Whenever an image turns up, omit it and return the remaining data exactly.
══════════════════════════════
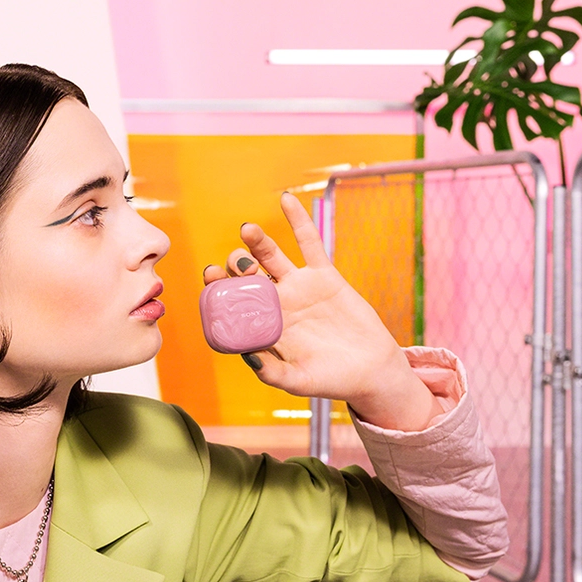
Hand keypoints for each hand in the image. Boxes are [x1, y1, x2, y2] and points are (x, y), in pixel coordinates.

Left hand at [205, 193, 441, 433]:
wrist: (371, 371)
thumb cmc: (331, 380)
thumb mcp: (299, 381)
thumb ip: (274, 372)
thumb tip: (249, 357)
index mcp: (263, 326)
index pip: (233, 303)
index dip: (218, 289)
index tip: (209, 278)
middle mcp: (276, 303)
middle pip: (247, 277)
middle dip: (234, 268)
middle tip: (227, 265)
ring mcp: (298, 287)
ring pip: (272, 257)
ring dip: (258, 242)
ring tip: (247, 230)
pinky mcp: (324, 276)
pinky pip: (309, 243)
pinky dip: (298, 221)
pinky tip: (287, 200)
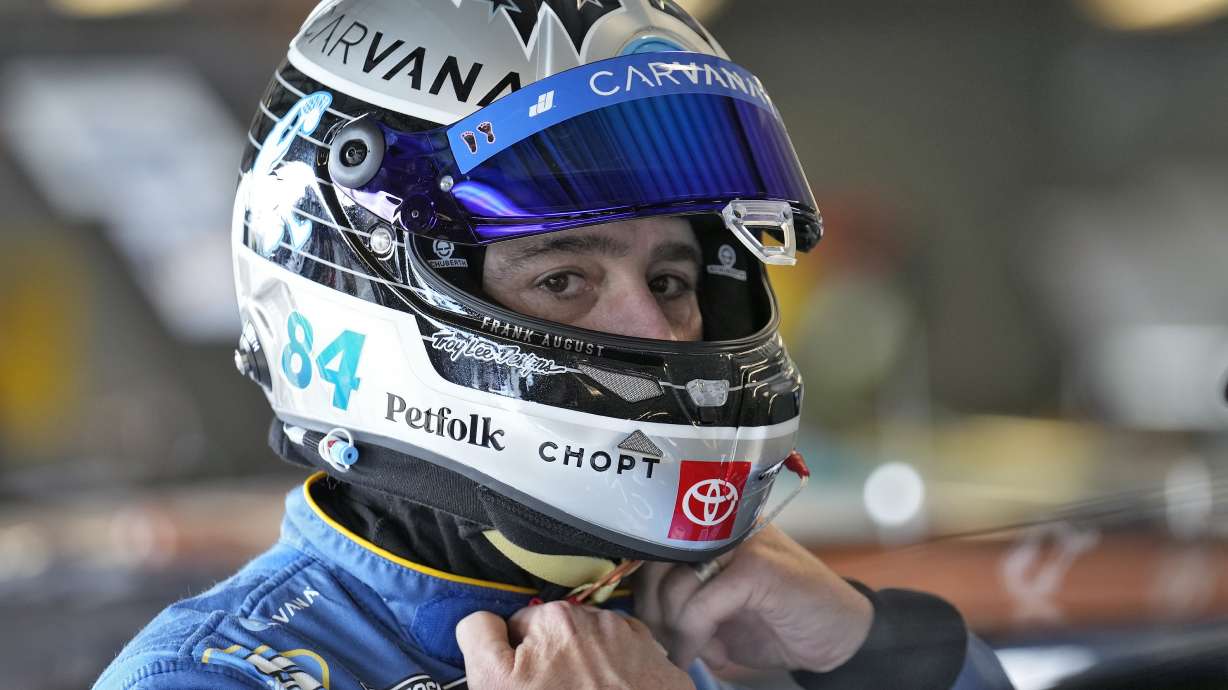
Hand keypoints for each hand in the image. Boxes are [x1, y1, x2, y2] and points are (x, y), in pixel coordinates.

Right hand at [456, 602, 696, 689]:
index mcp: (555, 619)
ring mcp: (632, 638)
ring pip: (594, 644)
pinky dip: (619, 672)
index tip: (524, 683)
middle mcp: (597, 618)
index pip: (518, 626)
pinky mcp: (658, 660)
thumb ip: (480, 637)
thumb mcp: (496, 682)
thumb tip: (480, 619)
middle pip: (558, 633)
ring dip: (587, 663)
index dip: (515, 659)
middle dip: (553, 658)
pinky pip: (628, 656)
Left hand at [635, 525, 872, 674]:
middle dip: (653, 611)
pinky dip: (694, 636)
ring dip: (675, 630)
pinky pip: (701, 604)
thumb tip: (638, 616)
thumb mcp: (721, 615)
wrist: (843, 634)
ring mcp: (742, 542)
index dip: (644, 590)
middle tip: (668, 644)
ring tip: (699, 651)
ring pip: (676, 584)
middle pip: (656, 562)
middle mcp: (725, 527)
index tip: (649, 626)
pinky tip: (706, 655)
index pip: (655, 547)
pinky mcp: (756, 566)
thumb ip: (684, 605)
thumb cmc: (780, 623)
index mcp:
══════════════════════════════
▶ _Written solution_:
Hand keypoints for each hand in the image. Boxes are [x1, y1, x2, y2] and points are (x, y), in pixel coordinates.

Left hand at [205, 193, 441, 433]:
wrist: (371, 371)
thumb cmc: (331, 380)
thumb mcp: (299, 381)
thumb ip: (274, 372)
thumb tip: (249, 357)
index mcp: (263, 326)
index pip: (233, 303)
index dip: (218, 289)
index tip: (209, 278)
middle mcp: (276, 303)
middle pip: (247, 277)
middle dip: (234, 268)
middle tip: (227, 265)
ring mcp: (298, 287)
ring pip: (272, 257)
ring dip: (258, 242)
ring tip: (247, 230)
pinky mcp: (324, 276)
pinky pip: (309, 243)
pinky dip: (298, 221)
pinky tip: (287, 200)
Hand keypoints for each hand in the image. Boxes are [x1, y1, x2, y2] and points are (x, y), in pixel coordinates.

Right hand at [456, 602, 696, 689]:
index mcp: (555, 619)
ring mcp: (632, 638)
ring pip: (594, 644)
pinky dip: (619, 672)
index tip: (524, 683)
middle mcp: (597, 618)
index pip: (518, 626)
pinky mcp: (658, 660)
thumb ip: (480, 637)
thumb mcp: (496, 682)
thumb tip: (480, 619)
middle pip: (558, 633)
ring dip: (587, 663)
index dip: (515, 659)
middle dip: (553, 658)
pinky pip: (628, 656)
Left hand at [635, 525, 872, 674]:
middle dip: (653, 611)
pinky dip: (694, 636)
ring dip: (675, 630)
pinky pip: (701, 604)
thumb tip: (638, 616)
thumb mcp: (721, 615)
wrist: (843, 634)
ring mcp: (742, 542)
index dip: (644, 590)
middle tip: (668, 644)
ring tip: (699, 651)
ring pip: (676, 584)
middle pip: (656, 562)
middle mcp: (725, 527)
index tip: (649, 626)
pinky tip: (706, 655)
index pip: (655, 547)
pinky mcp: (756, 566)
thumb ip: (684, 605)
thumb cmc: (780, 623)
index mcp:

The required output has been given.